“I realized I don’t have to believe my thoughts.” - Tara Brach

“I realized I don’t have to believe my thoughts.”

Our mindfulness practice is not about vanquishing our thoughts. It’s about becoming aware of the process of thinking so that we are not in a trance—lost inside our thoughts. That’s the big difference. To train in becoming mindful of thoughts can help us to notice when your mind is actively thinking, either using the label “thinking, thinking,” or identifying the kind of thought—“worrying, worrying,” “planning, planning.” Then, becoming interested in what’s really happening right here. Coming home to the sensations in your body, your breath, the sounds around you, the life of the moment.

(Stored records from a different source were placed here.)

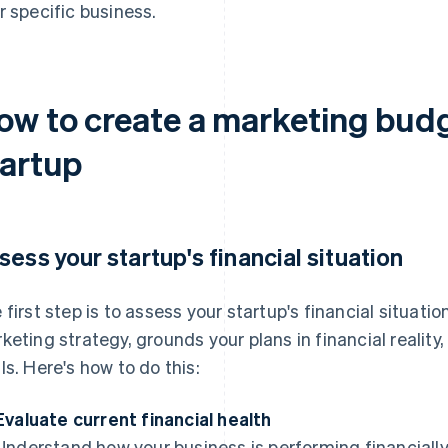
r specific business.
ow to create a marketing budg
tartup
sess your startup's financial situation
 first step is to assess your startup's financial situatio
keting strategy, grounds your plans in financial reality
ls. Here's how to do this:
Evaluate current financial health
Understand how your business is performing financially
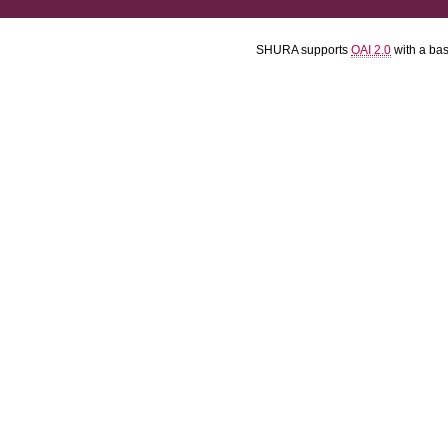
SHURA supports
OAI 2.0
with a ba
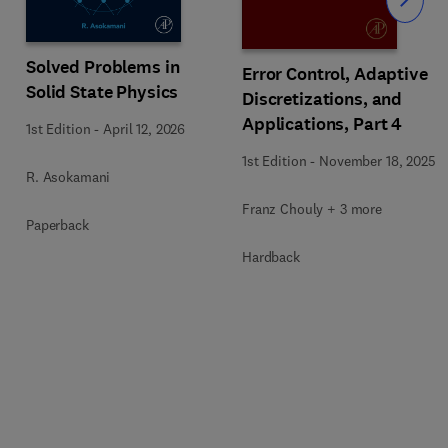
Slide
Solved Problems in
Error Control, Adaptive
Solid State Physics
Discretizations, and
Applications, Part 4
1st Edition
-
April 12, 2026
1st Edition
-
November 18, 2025
R. Asokamani
Franz Chouly + 3 more
Paperback
Hardback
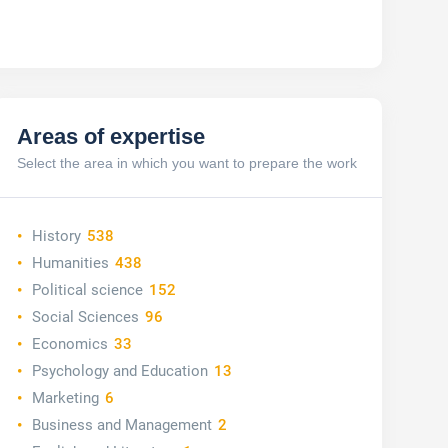
Areas of expertise
Select the area in which you want to prepare the work
History
538
Humanities
438
Political science
152
Social Sciences
96
Economics
33
Psychology and Education
13
Marketing
6
Business and Management
2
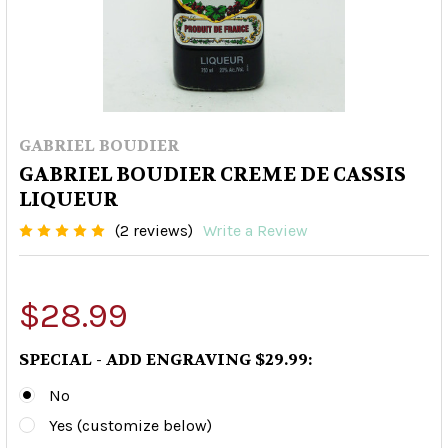
GABRIEL BOUDIER
GABRIEL BOUDIER CREME DE CASSIS
LIQUEUR
(2 reviews)
Write a Review
$28.99
SPECIAL - ADD ENGRAVING $29.99:
No
Yes (customize below)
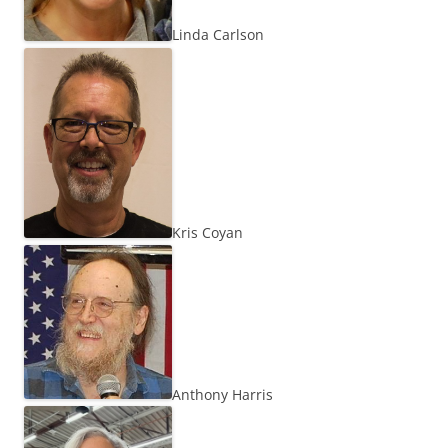
Linda Carlson
Kris Coyan
Anthony Harris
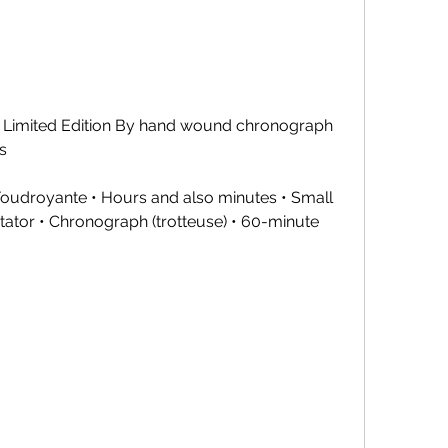
Limited Edition By hand wound chronograph 
s
 Foudroyante • Hours and also minutes • Small 
tator • Chronograph (trotteuse) • 60-minute 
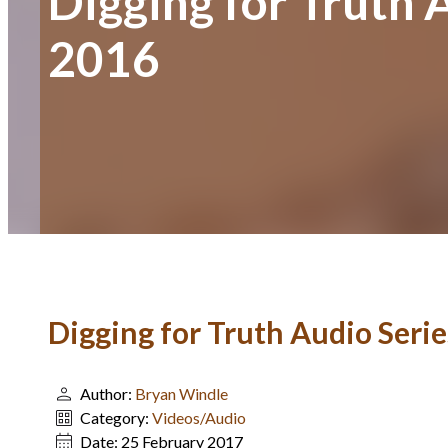
Digging for Truth 
2016
Digging for Truth Audio Serie
Author:
Bryan Windle
Category:
Videos/Audio
Date:
25 February 2017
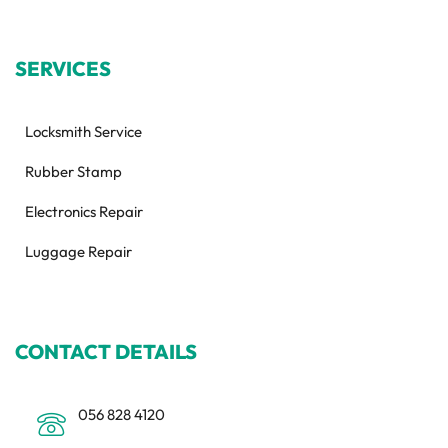
SERVICES
Locksmith Service
Rubber Stamp
Electronics Repair
Luggage Repair
CONTACT DETAILS
056 828 4120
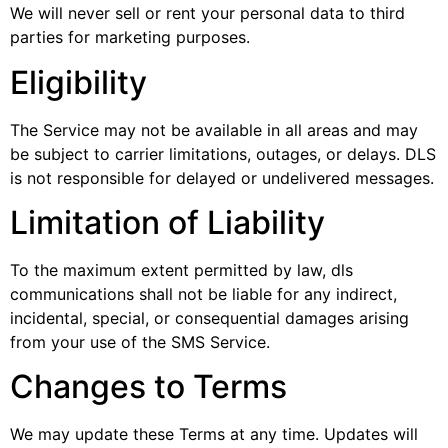
We will never sell or rent your personal data to third
parties for marketing purposes.
Eligibility
The Service may not be available in all areas and may
be subject to carrier limitations, outages, or delays. DLS
is not responsible for delayed or undelivered messages.
Limitation of Liability
To the maximum extent permitted by law, dls
communications shall not be liable for any indirect,
incidental, special, or consequential damages arising
from your use of the SMS Service.
Changes to Terms
We may update these Terms at any time. Updates will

As our mindfulness practice deepens we become more aware of our thoughts. This offers us the opportunity to assess them and notice that much of the time our thoughts are not really serving us. Many thoughts are driven by fear and lock us into insecurity. During our residential meditation retreats, one of the biggest breakthroughs people share with us is:

“I realized I don’t have to believe my thoughts.”

Training in mindfulness allows our minds to have a choice. At the moment in which you pause and realize that these thoughts are not really serving me, you have the option to come back to presence. This process of choosing becomes more powerful as you realize how thoughts can create suffering and separation. They create an “us” and a “them.” They create judgment and end up making us feel bad about ourselves.

In those moments when you’re lost in thought, what if you could pause and say, “OK, it is just a thought” That is revolutionary. That can change your life!

Now, the key is that we approach this with a gentleness and kindness. Each time we recognize thinking and come back into the present moment with gentleness and kindness, we are planting a seed of mindfulness. We are creating a new habit—a new way of being in the world. We quiet down the incessant buzz of thoughts in our mind. We take refuge in what is true—the aliveness and tenderness and mystery of the present moment—rather than in the story line of our thoughts.

“Ten thousand flowers in spring, the moon in autumn,
a cool breeze in summer, snow in winter.
If your mind isn’t clouded by unnecessary things,
this is the best season of your life.”— Wu Men

Adapted from my book Radical Acceptance (2003)

Enjoy this short video on Catching Fear Thoughts

For more information visit: www.tarabrach.com

3 thoughts on ““I realized I don’t have to believe my thoughts.””

  1. oneofthesethingscomesfirst

    Thanks a lot for sharing this! I struggle to realize the kind of balance you talk about, but I must say that I find it very difficult. What is exactly that remains when you clear up your mind? Is there something different from thought that is capable to give a sense of universal identity? How can you live without centering yourself on something steady and stable? Sorry, I know that I probably get you wrong, but I really need to attain the sort of inner balance you describe so clearly.

  2. Carla Senior

    I struggle with this idea of thoughts not serving us or harming us in some way. I see it in myself a lot but even though I know the thoughts are hurting me I still think they’re true so I keep having them. What do you do if you have harmful thoughts that you do believe?